Methods: MEMS fabrication techniques were used to create patterned films and chemical processes were used to create a superhydrophilic surface.  Thin film NiTi grafts were evaluated theoretically and experimentally in an in vitro pulsatile flow loop.  In vitro platelet adhesion studies were conducted using platelet rich plasma (PRP) from a healthy adult donor.  Micro-patterned superhydrophilic thin film NiTi grafts were mounted on commercially available self-expanding stents and deployed in swine.
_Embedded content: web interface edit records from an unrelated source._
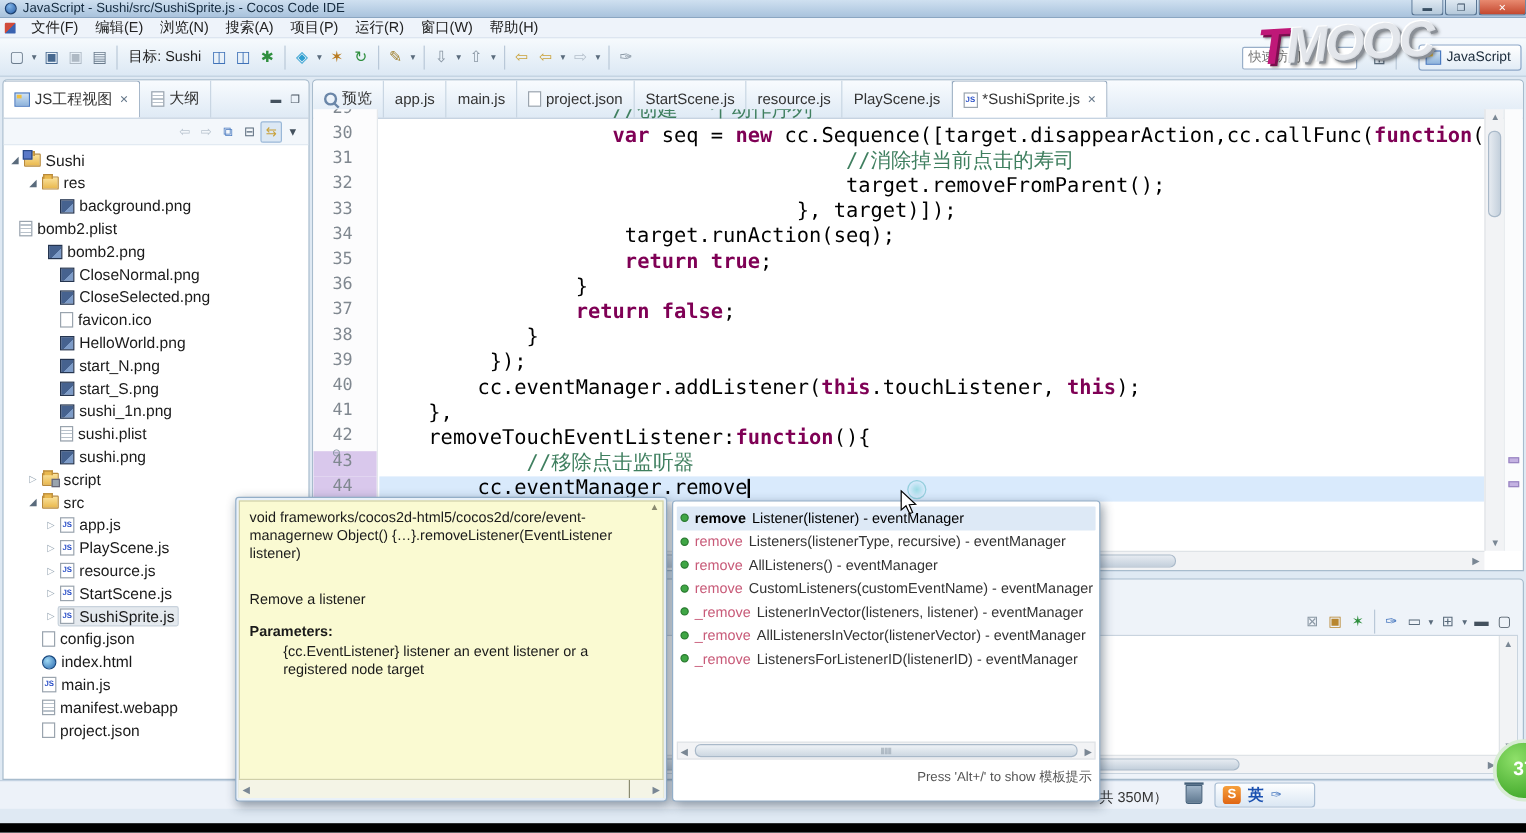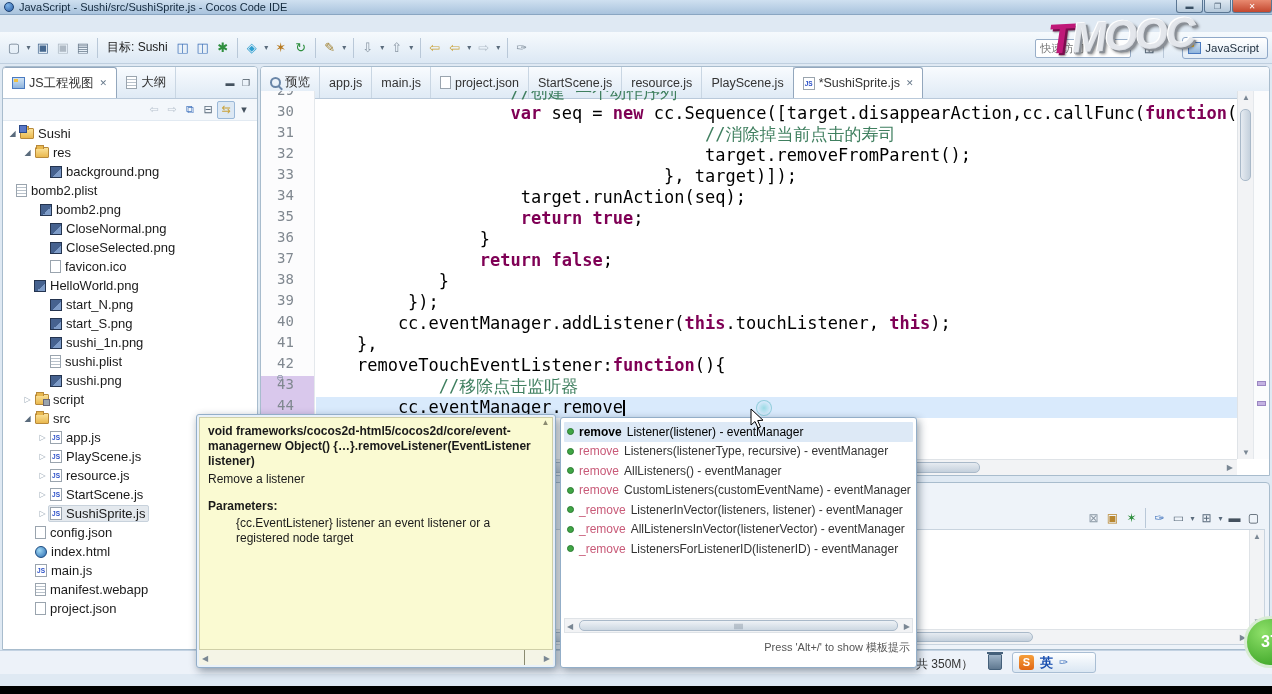--- a/index.html
+++ b/index.html
@@ -141,21 +141,21 @@
   .taskic { position:absolute; left:4px; top:2px; width:11px; height:11px; border-radius:2px; }
   #tray-clock { position:absolute; right:8px; top:3px; font-size:11px; color:#e4eefa; }
   .tray-ic { position:absolute; top:4px; width:9px; height:9px; border-radius:2px; }
   #blackbar { position:absolute; left:0; top:686px; width:100%; height:8px; background:#000; z-index:80; }
 
   
   .popup { position:absolute; z-index:50; border:1px solid #93aec8; border-radius:3px;
     box-shadow:2px 3px 9px rgba(20,40,60,.45); background:#e9f1f9; padding:2px; }
   #doc-popup { left:196px; top:414px; width:360px; height:254px; }
   #doc-body { position:absolute; inset:2px; background:#fafad2; border:1px solid #cfcfa8; overflow:hidden; padding:6px 18px 20px 8px; font-size:12px; color:#1a1a1a; line-height:15px; }
-  #doc-title { font-weight:bold; margin-bottom:3px; }
+  #doc-title { font-weight:normal; margin-bottom:23px; }
   #doc-params-label { font-weight:bold; margin-top:12px; }
   #doc-param { padding-left:28px; margin-top:2px; }
   .mini-v { position:absolute; right:3px; top:3px; bottom:22px; width:13px; font-size:8px; color:#8a8a70; text-align:center; }
   #doc-hscroll { position:absolute; left:2px; right:2px; bottom:2px; height:16px; background:#f4f4e6; border-top:1px solid #cfcfa8; }
   #doc-hscroll .sep-line { position:absolute; right:28px; top:0; bottom:0; width:1px; background:#8a8a70; }
 
   #ac-popup { left:560px; top:417px; width:357px; height:251px; background:#fff; }
   #ac-list { position:absolute; left:3px; right:3px; top:4px; font-size:12px; color:#333; }
   .ac-row { height:19.5px; display:flex; align-items:center; gap:5px; white-space:nowrap; overflow:hidden; padding-left:3px; }
   .ac-row.sel { background:#dde9f6; border-radius:1px; color:#000; }
@@ -182,20 +182,24 @@
   <div id="titlebar">
     <span class="app-icon"></span>
     <span>JavaScript - Sushi/src/SushiSprite.js - Cocos Code IDE</span>
     <div id="win-controls">
       <div class="wc min">▬</div>
       <div class="wc max">❐</div>
       <div class="wc close">✕</div>
     </div>
   </div>
 
+  <div id="menubar">
+    <span class="mb-icon"></span>
+    <span id="menu-items"><span class="menu-item">文件(F)</span><span class="menu-item">编辑(E)</span><span class="menu-item">浏览(N)</span><span class="menu-item">搜索(A)</span><span class="menu-item">项目(P)</span><span class="menu-item">运行(R)</span><span class="menu-item">窗口(W)</span><span class="menu-item">帮助(H)</span></span>
+  </div>
 
   <div id="toolbar">
     <span id="tb-items" style="display:flex;align-items:center;">
         <span class="icbtn" style="color: rgb(107, 124, 141);">▢</span>
         <span class="icdd">▾</span>
         <span class="icbtn" style="color: rgb(70, 104, 143);">▣</span>
         <span class="icbtn" style="color: rgb(174, 185, 196);">▣</span>
         <span class="icbtn" style="color: rgb(107, 124, 141);">▤</span>
         <span class="icsep"></span>
         <span class="tb-label">目标: Sushi</span>
@@ -313,21 +317,21 @@
             <span class="tlabel">CloseSelected.png</span>
           </span>
         </div>
         <div class="trow" style="padding-left: 34px;">
           <span class="tarrow "></span>
           <span class="tin">
             <span class="ticon ic-file"></span>
             <span class="tlabel">favicon.ico</span>
           </span>
         </div>
-        <div class="trow" style="padding-left: 18px;">
+        <div class="trow" style="padding-left: 34px;">
           <span class="tarrow "></span>
           <span class="tin">
             <span class="ticon ic-image"></span>
             <span class="tlabel">HelloWorld.png</span>
           </span>
         </div>
         <div class="trow" style="padding-left: 34px;">
           <span class="tarrow "></span>
           <span class="tin">
             <span class="ticon ic-image"></span>

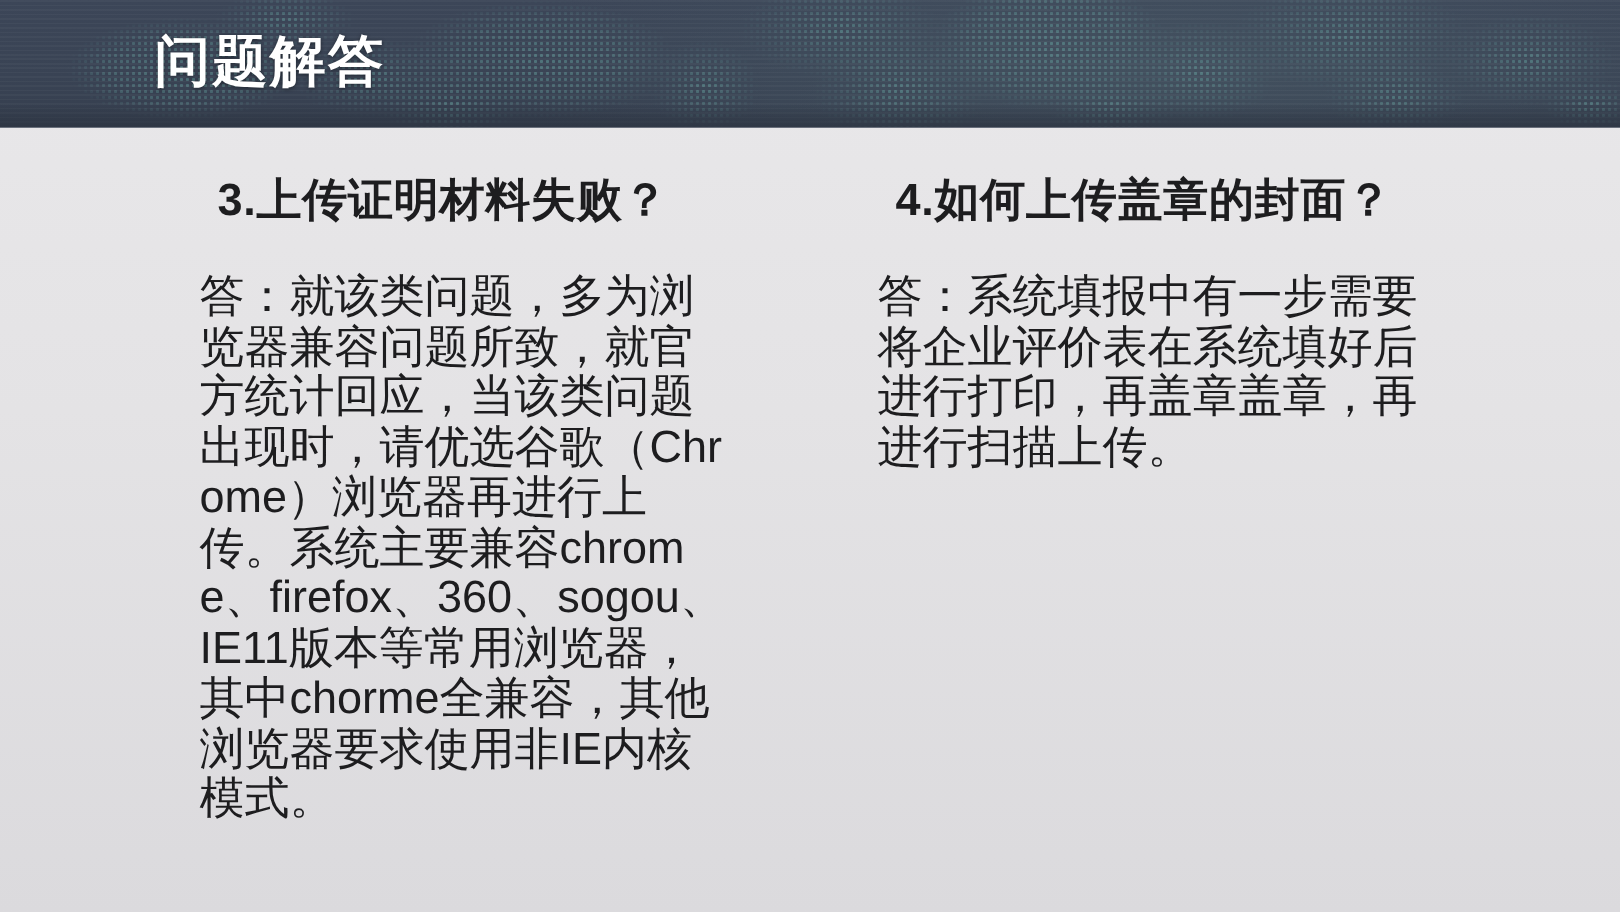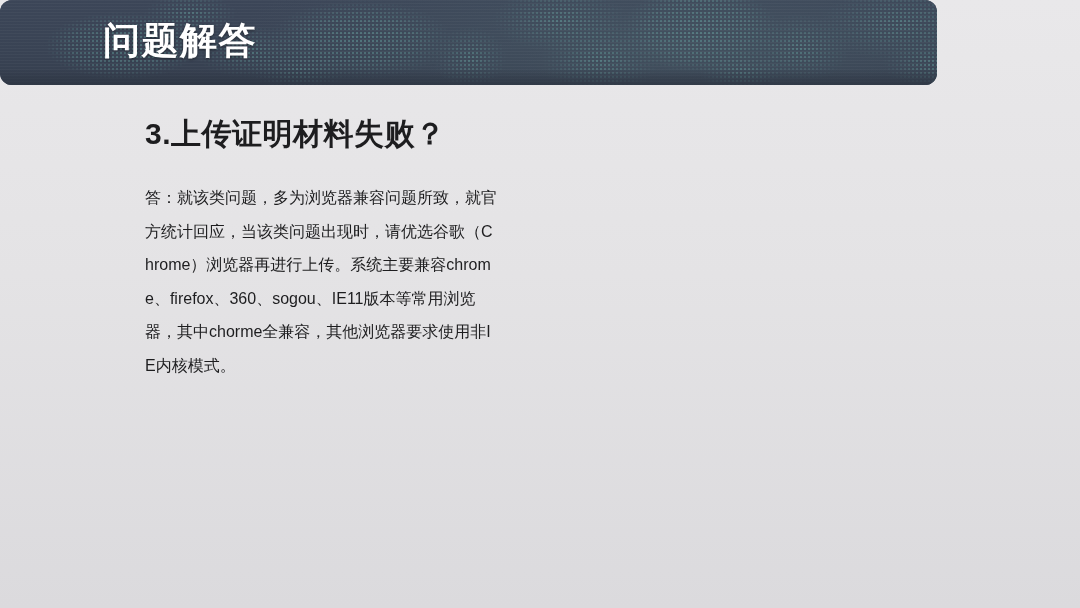--- a/index.html
+++ b/index.html
@@ -21,25 +21,24 @@
     height: 608px;
     background: linear-gradient(180deg, #e9e8ea 0%, #e4e3e5 45%, #dbdadd 100%);
     overflow: hidden;
   }
 
   
   .header {
     position: absolute;
     left: 0;
     top: 0;
-    width: 937px;
+    width: 1080px;
     height: 85px;
     background: #3b4557;
     overflow: hidden;
-    border-radius: 12px;
   }
   .header-base {
     position: absolute;
     inset: 0;
     background:
       radial-gradient(ellipse 620px 150px at 72% 55%, rgba(74,92,104,0.55) 0%, rgba(59,69,87,0) 72%),
       linear-gradient(180deg, #3c4658 0%, #394354 60%, #353e4e 100%);
   }
   
   .dots {
@@ -137,23 +136,23 @@
     font-weight: 700;
     color: #1d1d1f;
     line-height: 40px;
     letter-spacing: 0.5px;
     white-space: nowrap;
   }
   .col-left  .q-heading { margin-top: 29px; }
   .col-right .q-heading { margin-top: 29px; }
 
   .q-body {
-    margin: 16px;
+    margin: 4px;
     padding: 0;
-    font-size: 16px;
+    font-size: 30px;
     font-weight: 400;
     color: #1d1d1f;
     line-height: 33.5px;
     letter-spacing: 0px;
     word-break: break-all;
     white-space: normal;
   }
   .col-left  .q-body { margin-top: 27px; width: 352px; }
   .col-right .q-body { margin-top: 27px; width: 366px; }
 </style>
@@ -171,17 +170,19 @@
   </div>
 
   <div class="content">
 
     <div class="column col-left">
       <h2 class="q-heading">3.上传证明材料失败？</h2>
       <p class="q-body">答：就该类问题，多为浏览器兼容问题所致，就官方统计回应，当该类问题出现时，请优选谷歌（Chrome）浏览器再进行上传。系统主要兼容chrome、firefox、360、sogou、IE11版本等常用浏览器，其中chorme全兼容，其他浏览器要求使用非IE内核模式。</p>
     </div>
 
     <div class="column col-right">
+      <h2 class="q-heading">4.如何上传盖章的封面？</h2>
+      <p class="q-body">答：系统填报中有一步需要将企业评价表在系统填好后进行打印，再盖章盖章，再进行扫描上传。</p>
     </div>
 
   </div>
 
 </div>
 
 </body></html>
Results: DSC and stress-strain plots confirmed the film’s superelastic properties at 36.5°C.  A lift-off method was used to fabricate smooth micro patterns.  A chemical treatment was used to created superhydrophilic surface in the film, which was not observed in bulk NiTi.  In vitro tests showed a significant decrease in platelet/bacteria adhesion and aggregation compared to commercially available PTFE graft materials.  In vivo, angiography two weeks after delivery confirmed the efficacy of thin film NiTi endografts in a swine model.  SEM images showed uniformly promoted endothelial layer covering without thromobosis.  Pathological studies were also performed to assess the endothelial tissue growth and the neointimal hyperplasia through the 30x60micron diamond shaped patterns on thin film NiTi.

Conclusion: Micro patterned superhydrophilic thin film NiTi may represent a novel alternative to PTFE for endograft construction.